Dozens of scientists and graduate students from universities across Canada perished in the Ukrainian Airlines flight that was en route to Toronto before being shot down shortly after taking off from Iran.

Sixty-three of the 176 people aboard the flight were Canadian. The nation’s academic community was particularly hard-hit. The University of Alberta in Edmonton lost eight current science faculty and students, among them two newly-wed computer science graduate students who were returning to Canada after their wedding in Iran. Six University of Toronto science students also died – five PhD candidates and one undergraduate – and Western University in London, Ontario lost four chemistry and engineering graduate students.

Five University of Windsor community members, including a biology research assistant, three engineering doctoral candidates and one of their husbands, were also aboard the ill-fated plane, as well as three science students at the University of Ottawa. Other passengers on the plane – which Iranian President Hassan Rouhani eventually admitted had been brought down by an Iranian surface-to-air missile ‘due to human error’ – were two PhD students at the University of Guelph, two from George Brown College in Toronto, one engineering instructor from Centennial College in Toronto and one student from Langara College in Vancouver, British Columbia.

‘Canada’s universities join in mourning the Ukraine International Airlines Flight 752 crash victims,’ said Universities Canada, which represents the country’s universities and colleges. ‘We are deeply saddened by this loss of life and potential. Universities across the country are working to support the families and friends of those who perished, many of whom were students, faculty and others connected to the university community.’

The deaths illustrate the fact that top scientists and engineers from Iran have been increasingly gravitating toward Canada in recent years.

‘Huge loss’

‘This incident is a huge loss for Canada but it warns us about a bigger loss that Iran is experiencing,’ says Kaveh Madani, an Iranian environmental scientist and senior fellow at Yale University. ‘If the passengers of this plane constitute a sample of the brains Iran is losing, we must seriously worry about the future of Iran,’ adds Madani, who is also a visiting professor at Imperial College London. ‘This is a major loss of human capital for Iran.’

Canada has become a particularly attractive destination for Iran’s best and brightest young people in recent years, according to Nina Fedoroff, a molecular geneticist at Pennsylvania State University who served as a science and technology adviser to Hillary Clinton during the Obama administration, and Condoleeza Rice under the previous US president George W Bush. This is because, in part, the country has been more open to highly educated immigrants from Iran and the Middle East than other nations popular among international academics, especially the US.

Iran is one of five Muslim-majority countries whose citizens have restricted entry into the US under President Donald Trump’s so-called ‘Muslim ban’, although it exempts Iranians on student visas. Significant uncertainty still exists, however, around US visa rules for many in Iran and other Muslim nations.

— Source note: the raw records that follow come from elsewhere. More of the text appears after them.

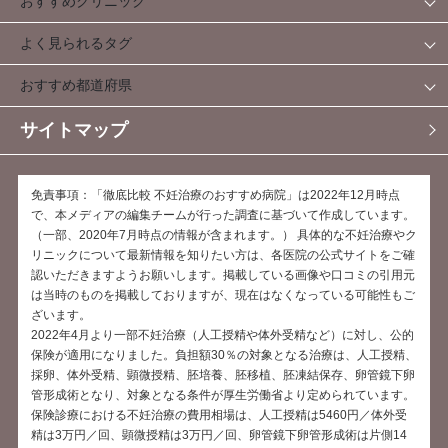
おすすめクリニック
よく見られるタグ
おすすめ都道府県
サイトマップ
免責事項：「徹底比較 不妊治療のおすすめ病院」は2022年12月時点
で、本メディアの編集チームが行った調査に基づいて作成しています。
（一部、2020年7月時点の情報が含まれます。） 具体的な不妊治療やク
リニックについて最新情報を知りたい方は、各医院の公式サイトをご確
認いただきますようお願いします。掲載している画像や口コミの引用元
は当時のものを掲載しておりますが、現在はなくなっている可能性もご
ざいます。
2022年4月より一部不妊治療（人工授精や体外受精など）に対し、公的
保険が適用になりました。負担額30％の対象となる治療は、人工授精、
採卵、体外受精、顕微授精、胚培養、胚移植、胚凍結保存、卵管鏡下卵
管形成術となり、対象となる条件が厚生労働省より定められています。
保険診療における不妊治療の費用相場は、人工授精は5460円／体外受
精は3万円／回、顕微授精は3万円／回、卵管鏡下卵管形成術は片側14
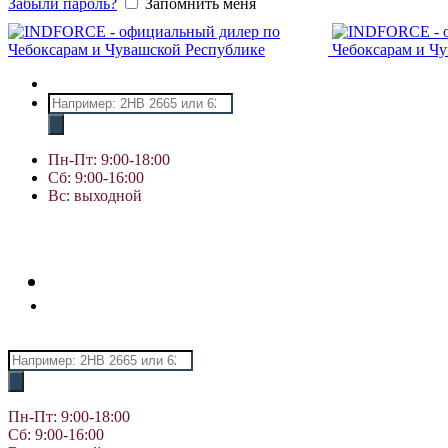
Забыли пароль?
Запомнить меня
Поиск
товаров
Пн-Пт: 9:00-18:00
Сб: 9:00-16:00
Вс: выходной
Поиск
товаров
Пн-Пт: 9:00-18:00
Сб: 9:00-16:00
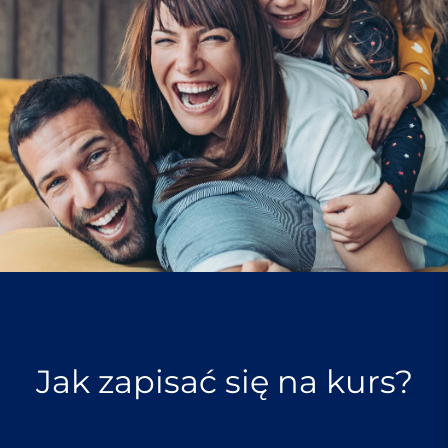
Jak zapisać się na kurs?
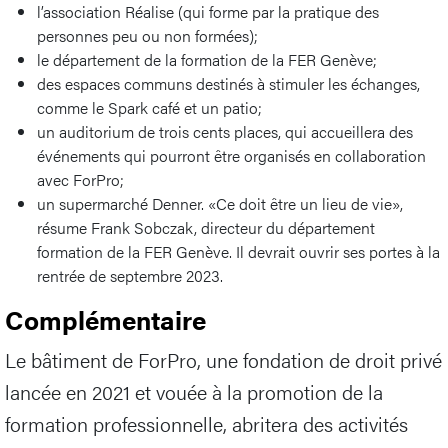
l’association Réalise (qui forme par la pratique des
personnes peu ou non formées);
le département de la formation de la FER Genève;
des espaces communs destinés à stimuler les échanges,
comme le Spark café et un patio;
un auditorium de trois cents places, qui accueillera des
événements qui pourront être organisés en collaboration
avec ForPro;
un supermarché Denner. «Ce doit être un lieu de vie»,
résume Frank Sobczak, directeur du département
formation de la FER Genève. Il devrait ouvrir ses portes à la
rentrée de septembre 2023.
Complémentaire
Le bâtiment de ForPro, une fondation de droit privé
lancée en 2021 et vouée à la promotion de la
formation professionnelle, abritera des activités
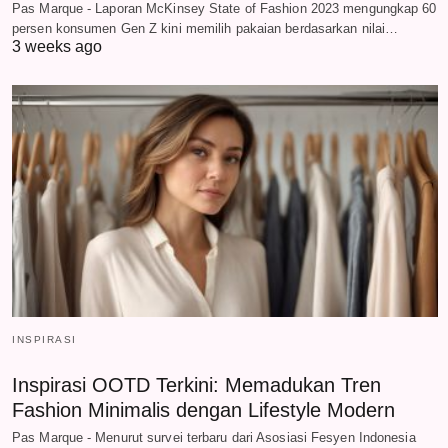
Pas Marque - Laporan McKinsey State of Fashion 2023 mengungkap 60
persen konsumen Gen Z kini memilih pakaian berdasarkan nilai…
3 weeks ago
INSPIRASI
Inspirasi OOTD Terkini: Memadukan Tren
Fashion Minimalis dengan Lifestyle Modern
Pas Marque - Menurut survei terbaru dari Asosiasi Fesyen Indonesia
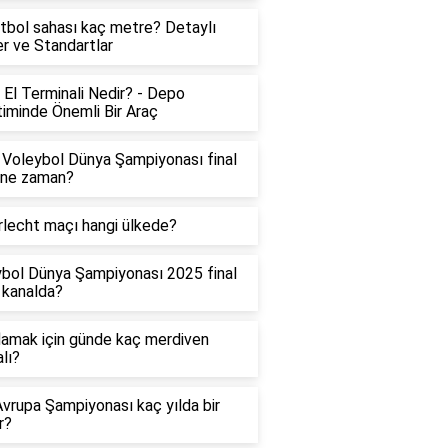
tbol sahası kaç metre? Detaylı
ler ve Standartlar
El Terminali Nedir? - Depo
iminde Önemli Bir Araç
Voleybol Dünya Şampiyonası final
 ne zaman?
lecht maçı hangi ülkede?
bol Dünya Şampiyonası 2025 final
 kanalda?
lamak için günde kaç merdiven
lı?
vrupa Şampiyonası kaç yılda bir
r?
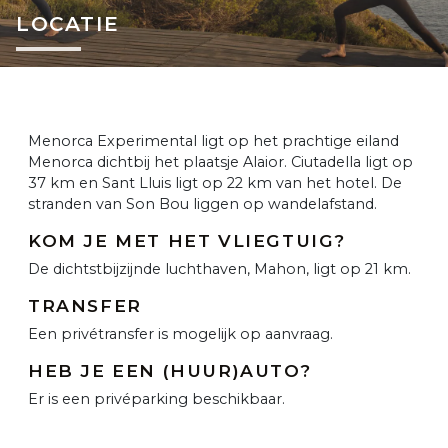
LOCATIE
Menorca Experimental ligt op het prachtige eiland
Menorca dichtbij het plaatsje Alaior. Ciutadella ligt op
37 km en Sant Lluis ligt op 22 km van het hotel. De
stranden van Son Bou liggen op wandelafstand.
KOM JE MET HET VLIEGTUIG?
De dichtstbijzijnde luchthaven, Mahon, ligt op 21 km.
TRANSFER
Een privétransfer is mogelijk op aanvraag.
HEB JE EEN (HUUR)AUTO?
Er is een privéparking beschikbaar.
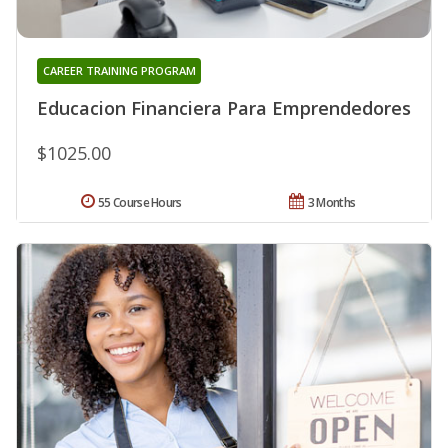
CAREER TRAINING PROGRAM
Educacion Financiera Para Emprendedores
$1025.00
55 Course Hours
3 Months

‘I believe that Canada will continue to benefit from Iran’s human capital and perhaps they deserve this, given their commitment to an immigrant-based growth model,’ Madani says.

The number of Iranian students in Canada has grown significantly in recent years. There were nearly 11,000 Iranians studying in Canada at the end of 2018, up from just over 4500 in 2015, according to the Canadian Bureau for International Education. Meanwhile, the US State Department’s visa data shows the number of Iranians studying in America is falling. The number of student visas issued to Iranian nationals fell from nearly 3600 in 2017 to about 2300 in 2018. The State Department explains that the ’existing information-sharing deficiencies’ with Iran means those nationals are subject to enhanced vetting.